[LUM#15] Ebola, still around?

Patients who continue to suffer more than four years after recovery, and a virus that plays hide-and-seek with our immune system. This is the subject of research conducted by Alpha Keita and Eric Delaporte with teams from TransVIHMI and CERFIG, who have highlighted a real paradigm shift in the transmission of the Ebola virus.

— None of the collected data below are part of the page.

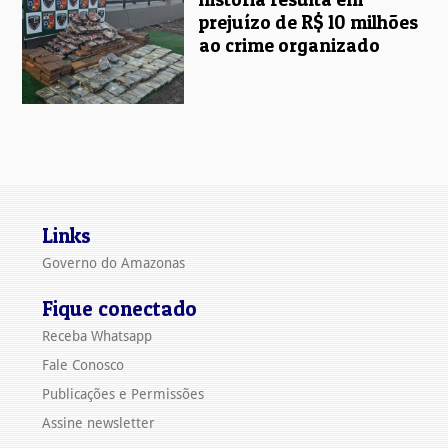
prejuízo de R$ 10 milhões
ao crime organizado
Links
Governo do Amazonas
Fique conectado
Receba Whatsapp
Fale Conosco
Publicações e Permissões
Assine newsletter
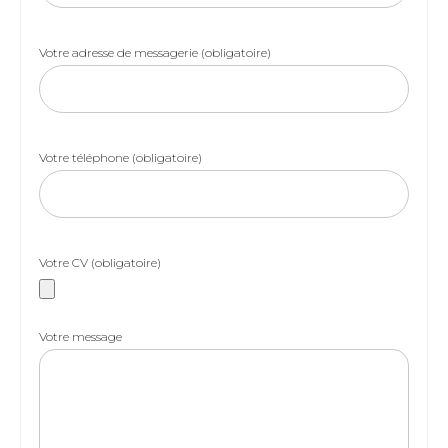
Votre adresse de messagerie (obligatoire)
Votre téléphone (obligatoire)
Votre CV (obligatoire)
Votre message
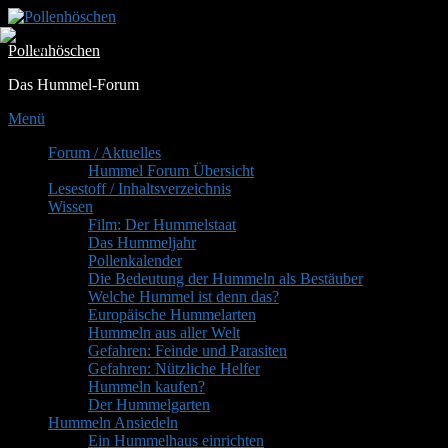
Zum
Inhalt
Pollenhöschen
springen
Das Hummel-Forum
Menü
Primäres
Forum / Aktuelles
Hummel Forum Übersicht
Menü
Lesestoff / Inhaltsverzeichnis
Wissen
Film: Der Hummelstaat
Das Hummeljahr
Pollenkalender
Die Bedeutung der Hummeln als Bestäuber
Welche Hummel ist denn das?
Europäische Hummelarten
Hummeln aus aller Welt
Gefahren: Feinde und Parasiten
Gefahren: Nützliche Helfer
Hummeln kaufen?
Der Hummelgarten
Hummeln Ansiedeln
Ein Hummelhaus einrichten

Alpha Keita inactivates blood samples that may be infected with the Ebola virus © IRD – Alain Tendero, PostEboGui 2018

It's a word that sounds like the title of a B-movie disaster film: Ebola. A disease that fires the imagination of screenwriters, but weighs heavily on the daily lives of thousands of people. And one that can affect them for much longer than previously thought. This has been highlighted by Dr. Eric Delaporte and virologist Alpha Keita, researchers at the TransVIHMI laboratory. For more than four years, they have been following 722 survivors of the major Ebola epidemic that took place in West Africa between 2013 and 2016. Declared cured , "meaning that no virus was found in their blood," explains Alpha Keita, some of them still show signs of after-effects more than four years after their recovery.

Long Ebola

This cohort of patients, known as PostEboGui, was closely monitored by researchers from IRD, Inserm, the University of Montpellier, the University of Conakry, and Cerfig (Center for Research and Training in Infectious Diseases in Guinea), who found symptoms in 1 in 3 patients. Headaches, dizziness, fever, fatigue, anorexia, abdominal or musculoskeletal pain, anxiety, depression... the list of symptoms of what researchers now consider to be "long Ebola" – by analogy with long Covid – is just as long.

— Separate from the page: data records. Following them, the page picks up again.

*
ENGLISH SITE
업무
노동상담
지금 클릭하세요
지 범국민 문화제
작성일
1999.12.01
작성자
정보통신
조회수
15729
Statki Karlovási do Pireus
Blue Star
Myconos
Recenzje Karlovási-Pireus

"These symptoms are of several types," explains Eric Delaporte. " They may be related to post-traumatic syndrome or directly to the virus attack and the damage it has caused to the body." But they can also be caused by the virus nesting in specific areas of the body, such as the eyes, joints, or brain, where it persists long after recovery, causing chronic inflammation that leads to long-term pain. "These are known as immune privileged sites because they are places where antibodies do not intervene, " explains Eric Delaporte.

Immune hide-and-seek

Well hidden, the Ebola virus can therefore persist in the body for years... And emerge from its hiding place whenever it wants? In any case, this is what may have led to the new Ebola epidemic that broke out in Guinea in February 2021. To determine the origin of this new epidemic, researchers analyzed the genome of the virus taken from patients and obtained surprising results. "We found that it was very similar to the one that caused the epidemic that ended in 2016, which means that the 2021 epidemic was caused by the resurgence of a persistent source, most likely a human host in whom the virus had remained hidden all this time," adds Alpha Keita.
This represents a real paradigm shift for researchers, because "for a long time, it was thought that with each new epidemic, the virus was introduced into the population through contact with wildlife, passing from animals to humans, " explains Eric Delaporte.

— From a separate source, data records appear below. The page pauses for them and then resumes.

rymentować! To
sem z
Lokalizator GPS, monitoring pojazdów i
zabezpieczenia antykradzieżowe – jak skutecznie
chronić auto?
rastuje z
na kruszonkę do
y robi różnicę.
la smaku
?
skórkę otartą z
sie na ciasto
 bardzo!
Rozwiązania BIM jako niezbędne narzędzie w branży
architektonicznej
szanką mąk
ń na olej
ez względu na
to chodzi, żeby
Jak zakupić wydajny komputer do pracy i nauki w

The virus, safely hidden in these viral reservoirs, could cause a relapse years later in a patient considered cured. It could even be transmitted by these "healthy carriers" to other individuals who will then develop the disease. "The testicles are another immune-privileged site, meaning Ebola can be transmitted sexually. We have already documented a case where a survivor clearly transmitted the virus to his partner via semen, months after he had been declared cured, " adds Eric Delaporte.

Stigmatization

These revelations, which shed new light on these epidemics, must nevertheless be treated with great caution, according to the researchers. "None of this allows us to conclude that it was specifically an Ebola survivor who caused this new epidemic," they caution. "It could just as easily have started with an asymptomatic patient." This is a crucial point, given that Ebola survivors are already victims of stigmatization: "They can lose their jobs, their homes, and are sometimes even rejected by their communities, a stigma that risks being further exacerbated if this issue is not communicated properly, " emphasizes Eric Delaporte. "In Guinea, 16% of individuals have antibodies against Ebola. As far as we know, anyone could be considered the starting point of this epidemic, " concludes Alpha Keita.
These unprecedented findings suggest that Ebola patients should be monitored long after their recovery. "Long-term sequelae can have a major negative impact on survivors' health, quality of life, and ability to work. It is important to continue to monitor them over the long term, not only to improve their care but also to prevent possible resurgence of the virus, " concludes Eric Delaporte.

International response

What is the prognosis for a patient infected with Ebola? "For a long time, it was thought that Ebola infection was always fatal, " recalls Dr. Eric Delaporte. This disease, which begins with simple feverish diarrhea, can indeed progress to hemorrhagic syndrome and fatal damage to all organs. "But that was before the major epidemic of 2013," explains the researcher from the TransVIHMI laboratory. " The fear of the virus spreading across the globe prompted an international response. Finally, resources were allocated and research progressed considerably. We now have a vaccine, as well as effective treatments based on anti-Ebola monoclonal antibodies."